Presidente, è iniziata la stagione del mais: com’è andata la semina?
Grazie alle buone condizioni metereologiche le semine sono andate bene e la stagione si presenta favorevole con nascite regolari delle piantine e con precipitazioni sino ad ora adeguate.

Quali previsioni si aspettano gli operatori del settore per la stagione 2015? In particolare, quali numeri sono attesi per la produzione italiana?
Quest’anno si registra un calo delle superfici seminate a mais poiché il mercato segna quotazioni in forte ribasso. È una coltura che prevede anticipazioni di capitale più alte di altre colture come la soia e il frumento, pertanto gli agricoltori si sono orientati verso queste colture.
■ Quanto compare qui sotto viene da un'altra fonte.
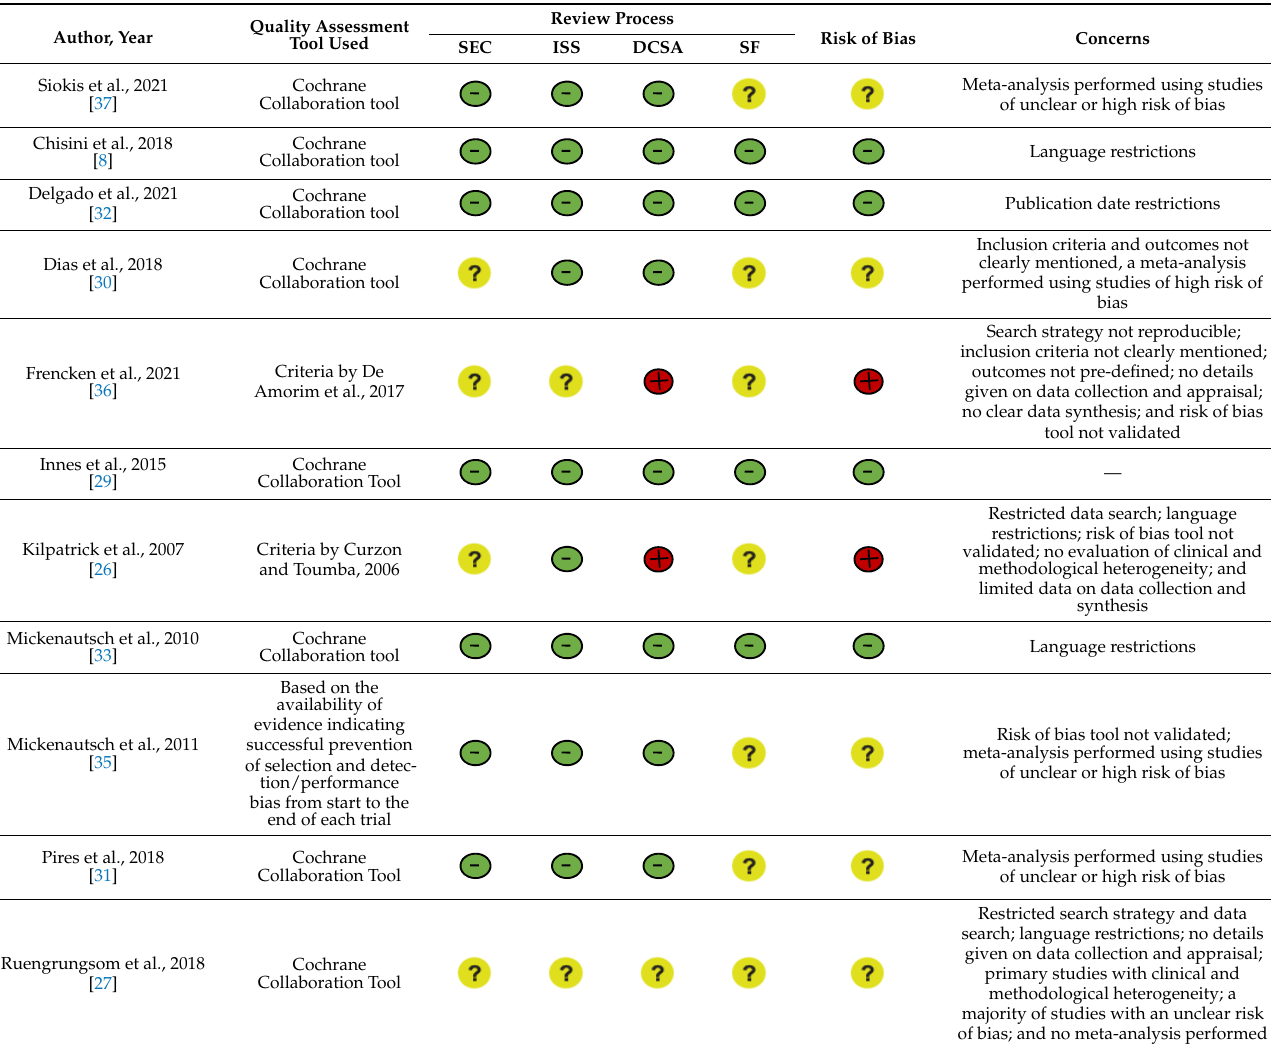
Table 2. Quality assessment of included reviews using the ROBIS tool.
Quali rischi può correre il raccolto?
La stagione ideale per il mais sarebbe quella dello scorso anno che ha presentato un’estate fresca con piogge frequenti, anche se dobbiamo ricordare che è stata una stagione anomala con un luglio particolarmente piovoso e non nelle medie che caratterizzano la Pianura Padana.
È ormai noto che per ottenere una granella sana e di qualità, si deve garantire alla pianta il giusto apporto di concime, evitare stress idrici ed intervenire nel momento opportuno con i trattamenti contro la Piralide e la Diabrotica.
È altrettanto chiaro però che se persistono quotazioni così basse si rischia di non coprire le spese sostenute.
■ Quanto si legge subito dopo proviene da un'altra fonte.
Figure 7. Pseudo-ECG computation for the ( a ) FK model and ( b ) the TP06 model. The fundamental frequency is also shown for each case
Quali caratteristiche denotano la qualità del mais italiano?
Il mais italiano ha ottime qualità soprattutto in termini di sicurezza visto che il sistema dei controlli su tutta la filiera agroalimentare italiana non ha eguali al mondo.
Gli agricoltori non si spiegano come mai il mais che viene importato dall’estero abbia quotazioni superiori a quello nazionale.
È avvilente constatare che regolarmente il mais estero Ogm venga pagato 18-20 €/ton in più rispetto al nostro, con buona pace di chi continua a sostenere che non dobbiamo coltivare mais Ogm perché non ci conviene!
A questo proposito, poiché l’Unione Europea ha lasciato agli Stati membri la facoltà di decidere in materia di Ogm, ci aspettiamo coerenza da parte del Governo. Non ritengo coerente vietare la semina di piante migliorate geneticamente, addirittura continuare a vietare la ricerca universitaria pubblica nel miglioramento genetico delle piante utilizzando tecniche d’ingegneria genetica e al contempo permettere l’utilizzo di farine ottenute da mais o soia Ogm.

Quale pericolo rappresentano le micotossine?
È una minaccia da tenere sempre presente perché il nostro clima è favorevole alla piralide che agevola l’insediamento dei funghi che generano le micotossine e l’introduzione di varietà di mais geneticamente resistenti a questi attacchi sarebbe la soluzione migliore.

La produzione italiana non è al momento autosufficiente per le esigenze della produzione agroalimentare: quali strategie andrebbero adottate per aumentare il mais nostrano? Più terreni? Semi Ogm?
Dobbiamo ridare competitività alla maiscoltura italiana e non possiamo farlo se continuiamo ad impedire agli agricoltori italiani di poter disporre del meglio che la ricerca genetica ha messo a disposizione dei nostri concorrenti americani, argentini, brasiliani, ucraini, spagnoli, rumeni ecc.
Tra un mese o poco più tutti i maiscoltori saranno costretti a trattare il mais per il controllo della piralide con un costo potenziale a carico della maiscoltura italiana di circa 75 milioni di euro. Ci sono stime che indicano in oltre 400 €/ha la perdita economica dovuta all’impossibilità di poter seminare varietà di mais geneticamente migliorato. Ma il gap competitivo è destinato ad aumentare con lo sviluppo della ricerca genetica messa a disposizione dei nostri competitor, che verterà ad indurre le piante a meglio utilizzare i nutrienti, e ridurre il fabbisogno d’acqua, a resistere ad altri patogeni oltre alla piralide.
È chiaro che a queste condizioni il mais continuerà a perdere superfici, e così la rinuncia alla coltivazione di mais Ogm avrà l’effetto di far dipendere sempre di più l’Italia dalle importazioni anche e soprattutto Ogm, con il risultato che le rinomate produzioni dell’agroalimentare italiano dipenderanno sempre di più da materie prime straniere.